JABAT TANGAN DENGAN AJNABIYAH ITU HARAM - 8
Tanggapan : O tidak wahai saudaraku , hadits-hadits yang anda kemukakan tidak bertentangan sama sekali, sehingga tidak perlu dilakukan metode jamu (kompromi), penentuan nasikh mansukh, tarjih maupun tawaqquf. Yang tanaqudl (bertentangan) adalah akal anda dan pemahaman anda yang sakit dan nyeleneh, sehingga anda melelahkan diri dengan jamu dan takwil-takwil yang tidak sehat terhadap hadits-hadtis nabi yang muhkam (tegas) dan shahih yang tidak saling kontradiktif sedikitpun.
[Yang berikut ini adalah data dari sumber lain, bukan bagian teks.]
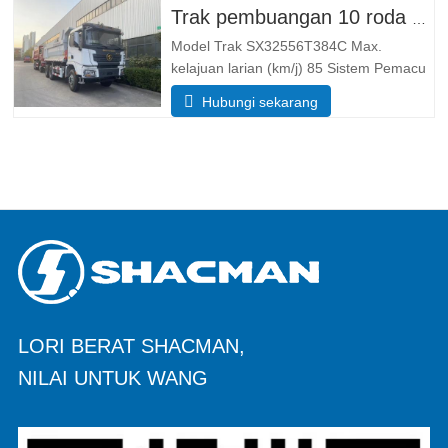
Dimensi Parameter saiz Keseluruhannya
Trak pembuangan 10 roda Shacman X3000
Model Trak SX32556T384C Max.
kelajuan larian (km/j) 85 Sistem Pemacu
6× 4 Dimensi (L*W*H)(mm) Keseluruhan
Hubungi sekarang
8385*2490*3450 Buang badan
5600*2300*1500 Ketebalan (mm) 8
bawah, sisi 6 Sistem mengangkat
hidraulik mengangkat tengah atau
mengangkat depan
LORI BERAT SHACMAN,
NILAI UNTUK WANG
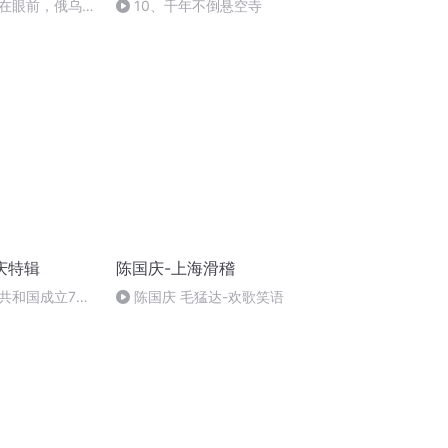
在眼前，俄乌冲
10、千年不倒悬空寺
将会如何发展？
庆特辑
陈国庆-上海滑稽
共和国成立73
陈国庆 毛猛达-欢歌笑语
场举行升国旗仪式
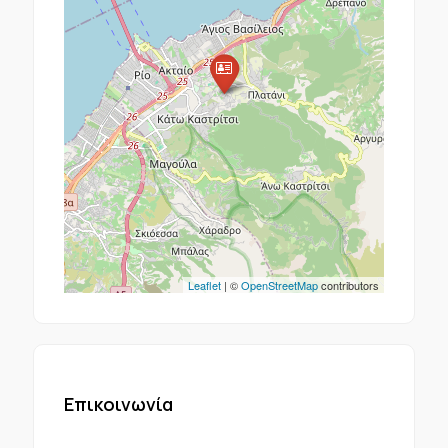
Leaflet
| ©
OpenStreetMap
contributors
Επικοινωνία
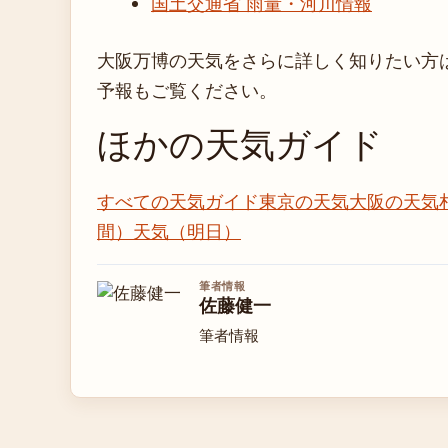
国土交通省 雨量・河川情報
大阪万博の天気をさらに詳しく知りたい方
予報もご覧ください。
ほかの天気ガイド
すべての天気ガイド
東京の天気
大阪の天気
間）
天気（明日）
筆者情報
佐藤健一
筆者情報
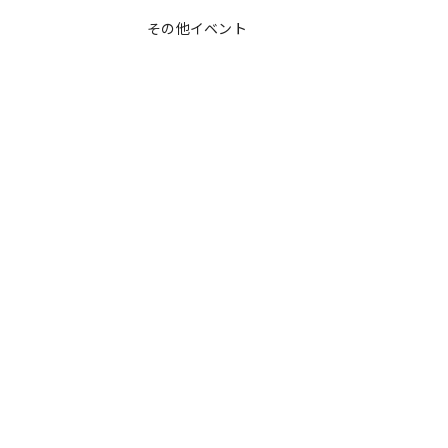
その他イベント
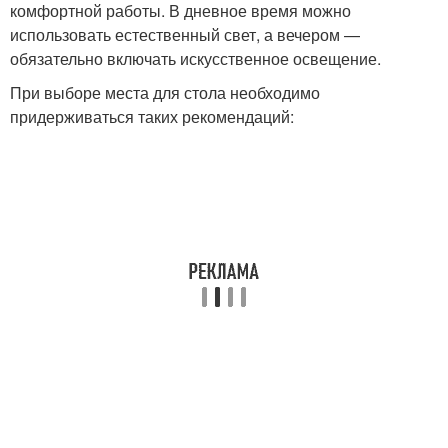
комфортной работы. В дневное время можно
использовать естественный свет, а вечером —
обязательно включать искусственное освещение.
При выборе места для стола необходимо
придерживаться таких рекомендаций:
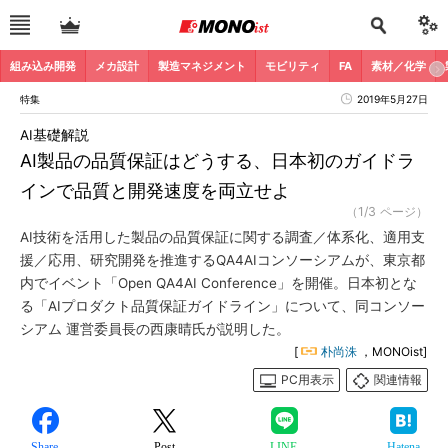
組み込み開発
メカ設計
製造マネジメント
モビリティ
FA
素材／化学
特集
2019年5月27日
AI基礎解説
AI製品の品質保証はどうする、日本初のガイドラ
インで品質と開発速度を両立せよ
（1/3 ページ）
AI技術を活用した製品の品質保証に関する調査／体系化、適用支
援／応用、研究開発を推進するQA4AIコンソーシアムが、東京都
内でイベント「Open QA4AI Conference」を開催。日本初とな
る「AIプロダクト品質保証ガイドライン」について、同コンソー
シアム 運営委員長の西康晴氏が説明した。
[
朴尚洙
，MONOist]
PC用表示
関連情報
Share
Post
LINE
Hatena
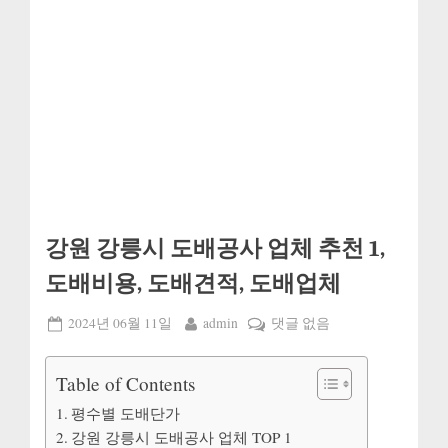
강원 강릉시 도배공사 업체 추천 1,
도배비용, 도배견적, 도배업체
Posted
By
강
2024년 06월 11일
admin
댓글 없음
on
원
강
Table of Contents
릉
평수별 도배단가
시
강원 강릉시 도배공사 업체 TOP 1
도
Pendapat yang rajih (kuat) adalah pendapat yang mengatakan bahwa hukumnya mubah. Penjelasannya adalah sebagai berikut:

1. Hadits yang sering digunakan oleh golongan yang berpendapat haramnya berjabat tangan dengan bukan mahram adalah haditshadits yang diriwayatkan oleh Aisyah r.a. Sedangkan golongan yang mengatakan mubah adalah berdasarkan riwayat Ummu Athiyah r.a. Untuk mentarjihnya kita perlu memperhatikan kaidah tarjih dalam ilmu hadits yang telah dijelaskan para ulama bahwa: Rawi yang mengetahui secara langsung kedudukannya lebih kuat dari pada Rawi yang mengetahui tidak secara langsung. Dari hadits-hadits diatas, maka hadits yang diriwayatkan oleh Ummu Athiyah r.a. lebih kuat, sebab beliau melihat dan mengetahui secara langsung perbuatan Rasulullah Saw yang berjabat tangan dengan wanita bukan mahram pada saat berbaiat. Bahkan Ummu Athiyah r.a. sendiri berjabat tangan dengan Rasulullah Saw seperti apa yang tersirat dari hadits yang diriwayatkannya. Sedangkan hadits yang diriwayatkan oleh Aisyah r.a. isinya merupakan pendapat beliau yang menggambarkan bobot keilmuan beliau. Bahwa selama beliau (Aisyah r.a.) bergaul dengan Rasulullah Saw, beliau tidak pernah melihat Rasulullah Saw berjabat tangan dengan wanita bukan mahram. Jadi secara tidak langsung Aisyah r.a. menceritakan bahwa Rasulullah Saw tidak pernah berjabat tangan dengan wanita bukan mahram.